L’Inquisition et la Société les deux fléaux de la vérité.

[...] Si mes lettres sont condamnées à Rome ce que j’y condamne est condamné dans le ciel.

Ad tuum domine Jesu tribunal appello.

Dans le Discours sur la possibilité des commandements, 5, Nouvelle rédaction d’ensemble, ample, mais inachevée, § 28, OC III, éd. J. Mesnard, p. 754, Pascal rappelle que l’Église a un devoir de prudence lié à « l’assurance [...] de son éternelle durée ».

Voir Bartmann Bernard, Précis de théologie dogmatique, II, p. 200 sq., particulièrement p. 202, qui fournit des références utiles sur ce point.

Sellier Philippe, Pascal et saint Augustin, p. 450. L’Église comme point fixe. L’image vient de saint Augustin, In Ps. 103, IV, n. 4-5 ; In Ps. 96, n. 4.

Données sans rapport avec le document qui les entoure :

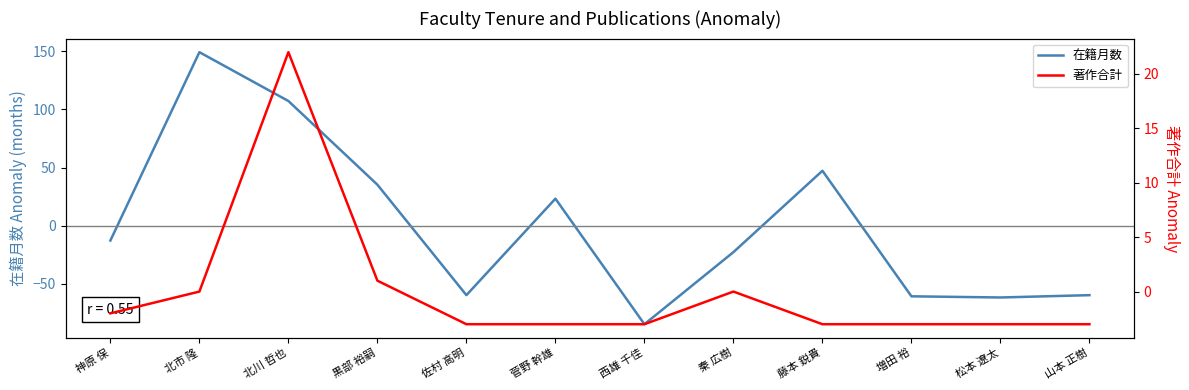

Reading left to right, transcribe all the data shown in this chart.

在籍月数: 神原 保=-12.8	北市 隆=149.2	北川 哲也=107.2	黒部 裕嗣=35.2	佐村 高明=-59.8	菅野 幹雄=23.2	西雄 千佳=-84.8	秦 広樹=-22.8	藤本 鋭貴=47.2	増田 裕=-60.8	松本 遼太=-61.8	山本 正樹=-59.8
著作合計: 神原 保=-2.0	北市 隆=0.0	北川 哲也=22.0	黒部 裕嗣=1.0	佐村 高明=-3.0	菅野 幹雄=-3.0	西雄 千佳=-3.0	秦 広樹=0.0	藤本 鋭貴=-3.0	増田 裕=-3.0	松本 遼太=-3.0	山本 正樹=-3.0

Matthieu XVI, 18. « Et ego dico tibi, quia tu es Petrus, et super hanc petram aedificabo Ecclesiam meam, et portae inferi non praevalebunt adversus eam ». Tr. de Port-Royal : « Et moi aussi je vous dis que vous êtes Pierre, et que sur cette pierre je bâtirai mon Église ; et les portes d’enfer ne prévaudront point contre elle ». Le commentaire de Port-Royal insiste sur le fait que la « foi apostolique que le Seigneur a établie comme la vraie règle de celle de tous les chrétiens » affirme que « tout ce qui n’a point Pierre pour fondement ne peut subsister : et toutes les différentes sectes qui s’en éloignent n’appartiennent point à cette Église de Jésus-Christ », qui a la promesse de la durée.